Deputi Pengawasan Zamzami Pertanyakan Surat Larangan Bertugas Sementara Atas Dirinya Oleh Kepala BPKS Junaidi

Deputi Pengawasan BPKS dari Universitas Merdeka, Malang, Dr Ir Zamzami MT MSi. (Dok Ist)

“Sudah 7 bulan lamanya LHP tersebut diterima pihak BPKS, saya sebagai deputi pengawasan internal, jangankan untuk baca, lihat pun tidak pernah,” ucapnya.

Oleh karenanya ia mengatakan hingga kini terus bertanya-tanya, apa tujuan manajemen menahan LHP BPK RI kepada deputi pengawasan internal.

Apakah manajamen mungkin takut kepada deputi pengawasan ? Ataukah manajemen takut terbongkar hal-hal lain yang ada di dalamnya.

Tambahnya, ketika ditanyakan LHP BPK RI itu dapat diakses di website kantor.

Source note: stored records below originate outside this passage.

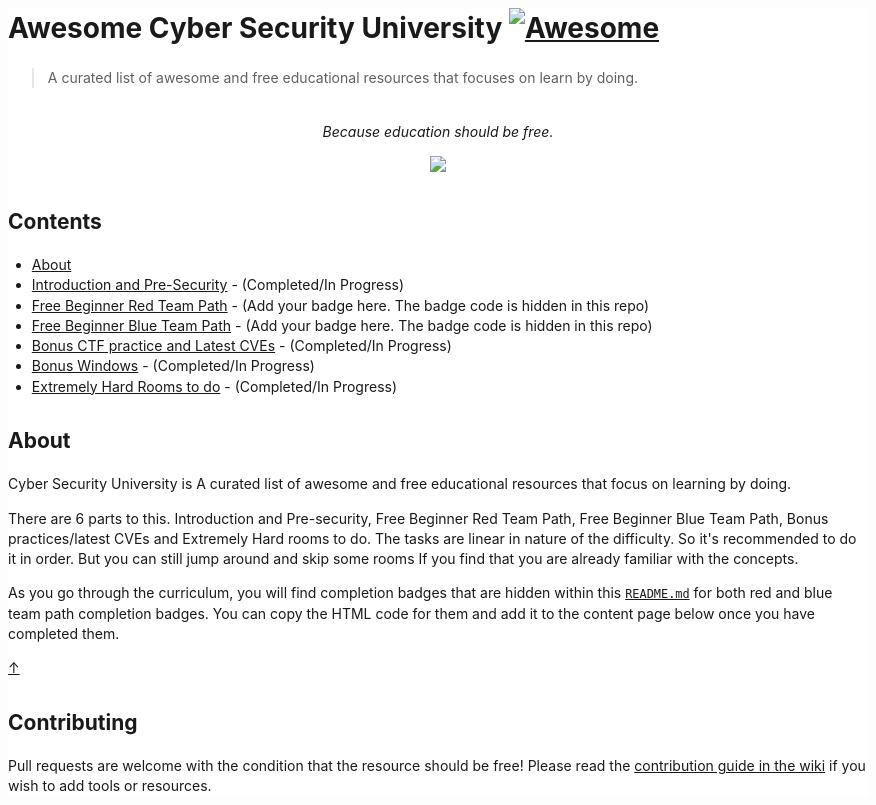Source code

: # Awesome Cyber Security University [![Awesome](https://awesome.re/badge.svg)](https://awesome.re)

> A curated list of awesome and free educational resources that focuses on learn by doing.

<div align="center">
<br/>
<i>Because education should be free.</i>
<br/>

<a href="https://brootware.github.io/awesome-cyber-security-university/"><img src="https://visitor-badge.glitch.me/badge?page_id=brootware.cyber-security-university&right_color=blue" /></a>
</div>

## Contents

* [About](#about)
* [Introduction and Pre-Security](#introduction-and-pre-security) - (Completed/In Progress)
* [Free Beginner Red Team Path](#free-beginner-red-team-path) - (Add your badge here. The badge code is hidden in this repo)
* [Free Beginner Blue Team Path](#free-beginner-blue-team-path) - (Add your badge here. The badge code is hidden in this repo)
* [Bonus CTF practice and Latest CVEs](#bonus-ctf-practice-and-latest-cves) - (Completed/In Progress)
* [Bonus Windows](#bonus-windows) - (Completed/In Progress)
* [Extremely Hard Rooms to do](#extremely-hard-rooms-to-do) - (Completed/In Progress)



## About

Cyber Security University is A curated list of awesome and free educational resources that focus on learning by doing.

There are 6 parts to this. Introduction and Pre-security, Free Beginner Red Team Path, Free Beginner Blue Team Path, Bonus practices/latest CVEs and Extremely Hard rooms to do. The tasks are linear in nature of the difficulty. So it's recommended to do it in order. But you can still jump around and skip some rooms If you find that you are already familiar with the concepts.


As you go through the curriculum, you will find completion badges that are hidden within this [`README.md`](https://github.com/brootware/Cyber-Security-University/blob/main/README.md) for both red and blue team path completion badges. You can copy the HTML code for them and add it to the content page below once you have completed them.


[↑](#contents)

## Contributing

Pull requests are welcome with the condition that the resource should be free! Please read the [contribution guide in the wiki](https://github.com/brootware/Cyber-Security-University/wiki) if you wish to add tools or resources.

Dan yang menjadi pertanyaan saya mengapa LHP BPK itu tidak diberikan kepadanya selaku Deputi pengawasan internal yang lebih berhak.

Ironinya, ketika ditanya itu rahasia negara, dan hanya bisa diakses oleh orang-orang tertentu.

Nah, yang menjadi pertanyaan saya siapa orang orang tertentu itu ?
Zamzami mengumpamakan penyidik bisa mengakses LHP. Artinya, kalau memang LHP itu bisa diakses, kenapa harus ditahan buku itu. Apa tujuannya menahan buku itu hingga selama 2 tahun sejak Iskandar Zulkarnain, kepala BPKS,” katanya menambahkan.

Anehnya lagi, sebut Zamzami, didalam ruangannya ada ruangan lagi. “Nah data itu disimpan dan dikunci di dalam ruangan saya, tetapi saya tidak bisa mengambilnya. Apa permainan manajemen itu coba, tanya Deputi pengawasan internal BPKS itu kepada awak media, di Banda Aceh, Kamis (1/12/2022).

Malahan, sebutnya pihak manajemen menyerang deputi. Kenapa saya dikeluarkan? ini data saya, belum terima data itu ketika rapat 50 menit itu, dan hal ini yang membuat saya sakit hati hingga mengeluarkan kata yang tidak senonoh.